Le CEA est sollicité pour son expertise en toxicologie nucléaire par des organismes internationaux comme la CIPR[2], l'UNSCEAR[3] ou l'OMS[4]. La DSV et la DEN ont participé à l'évolution de la
valeur guide de l'uranium dans les
eaux de boisson préconisée par l'OMS. Un article de revue publié dans
Environment International par le CEA-CETAMA et le CEA-IBEB retrace l'histoire singulière de l'augmentation de cette valeur, de 2 µg/L en 1998 à 30 µg/L en 2011. « C'est absolument unique dans l'histoire de la réglementation, raconte Laure Sabatier, responsable du programme transverse Toxicologie au CEA.
Les valeurs seuil sont en général revues à la baisse. » Pourquoi une telle augmentation dans ce cas ? « Les premières recommandations se basaient sur des études toxicologiques irréalistes, explique Odette Prat, chercheuse au CEA-IBEB.
Les modèles rongeurs étaient exposés à des doses trop élevées et les effets induits n'étaient pas pertinents. » Des études épidémiologiques finlandaises, auxquelles s'est associé le CEA, ont amené à revoir cette valeur à la hausse. « Dans le sud de la Finlande, certaines eaux de captage sont naturellement très uranifèresavec une concentration dépassant largement 30 µg/L et pouvant atteindre 1500 µg/L, poursuit la biologiste.
Parmi les personnes ayant consommé ces fortes concentrations d'uranium sur de longues périodes, aucune augmentation significative du risque de développer une pathologie rénale ou osseuse, ou des cancers, n'a pu être détectée. »
Pour comprendre cette absence de toxicité, les chercheurs ont étudié la
spéciation de l'uranium, à savoir la forme chimique dans laquelle il existe, selon la nature de son environnement.

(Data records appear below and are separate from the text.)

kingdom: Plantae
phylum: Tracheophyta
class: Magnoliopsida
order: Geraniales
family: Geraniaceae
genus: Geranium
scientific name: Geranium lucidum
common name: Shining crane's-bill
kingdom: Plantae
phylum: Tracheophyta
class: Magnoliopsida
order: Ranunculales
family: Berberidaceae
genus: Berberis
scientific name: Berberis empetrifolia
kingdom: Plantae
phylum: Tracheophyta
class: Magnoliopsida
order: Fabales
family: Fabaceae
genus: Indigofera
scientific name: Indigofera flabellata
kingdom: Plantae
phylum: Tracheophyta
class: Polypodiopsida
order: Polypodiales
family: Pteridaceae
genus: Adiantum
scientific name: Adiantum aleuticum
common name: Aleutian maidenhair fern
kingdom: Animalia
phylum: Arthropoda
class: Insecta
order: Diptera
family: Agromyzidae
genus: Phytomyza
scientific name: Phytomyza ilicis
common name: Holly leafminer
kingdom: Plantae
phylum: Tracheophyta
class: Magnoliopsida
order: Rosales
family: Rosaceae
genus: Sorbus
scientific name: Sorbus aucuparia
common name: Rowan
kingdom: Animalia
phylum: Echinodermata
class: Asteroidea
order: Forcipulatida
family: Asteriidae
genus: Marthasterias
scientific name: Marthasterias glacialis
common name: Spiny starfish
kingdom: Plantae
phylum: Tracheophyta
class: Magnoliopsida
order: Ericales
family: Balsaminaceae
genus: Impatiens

Il s'agit dans le cas des eaux finlandaises étudiées de complexes de carbonates, d'uranyle et de calcium, qui sont très peu absorbés par les intestins et rejetés essentiellement dans les fèces et l'urine[5].
« Relier la spéciation de l'uranium qui dépend de la minéralisation du milieu dans lequel il se trouve, à des données de toxicité chimique, pourrait permettre de modéliser la dangerosité d'un milieu contaminé pour réagir rapidement en cas d'incident au niveau d'eaux de captage, par exemple », souligne Odette Prat.
L'évolution spectaculaire de la valeur guide de l'uranium dans les eaux de boisson ne devrait pas s'arrêter là. En effet, les scientifiques relèvent des incohérences liées à la divergence des études de toxicité chimique et de toxicité radiologique de l'uranium. « L'estimation de la toxicité radiologique pour l'uranium 238 (238U) recommande 10 Bq/L[6], alors que pour l'Uranium naturel, composé à 99 % d'238U, l'estimation est faite sur la toxicité chimique et recommande 30 µg/L, soit 1 Bq/L ! », précise Laure Sabatier.
[1] Commission d'ETAblissement des Méthodes d'Analyse de la Direction des Etudes Nucléaires
[2] Commission internationale de protection radiologique
[3]
United Nations Scientific Committee on the Effects of Atomic Radiation : Comité scientifique de l'ONU sur les conséquences des émissions radioactives
[4] Organisation Mondiale de la Santé
[5] Pour en savoir plus :
Uranium speciation in drinking water from drilled wells in southern Finland and its potential links to health effects
[6] Le becquerel (symbole : Bq) est l'unité d'activité d'un radionucléide et correspond à une désintégration par seconde.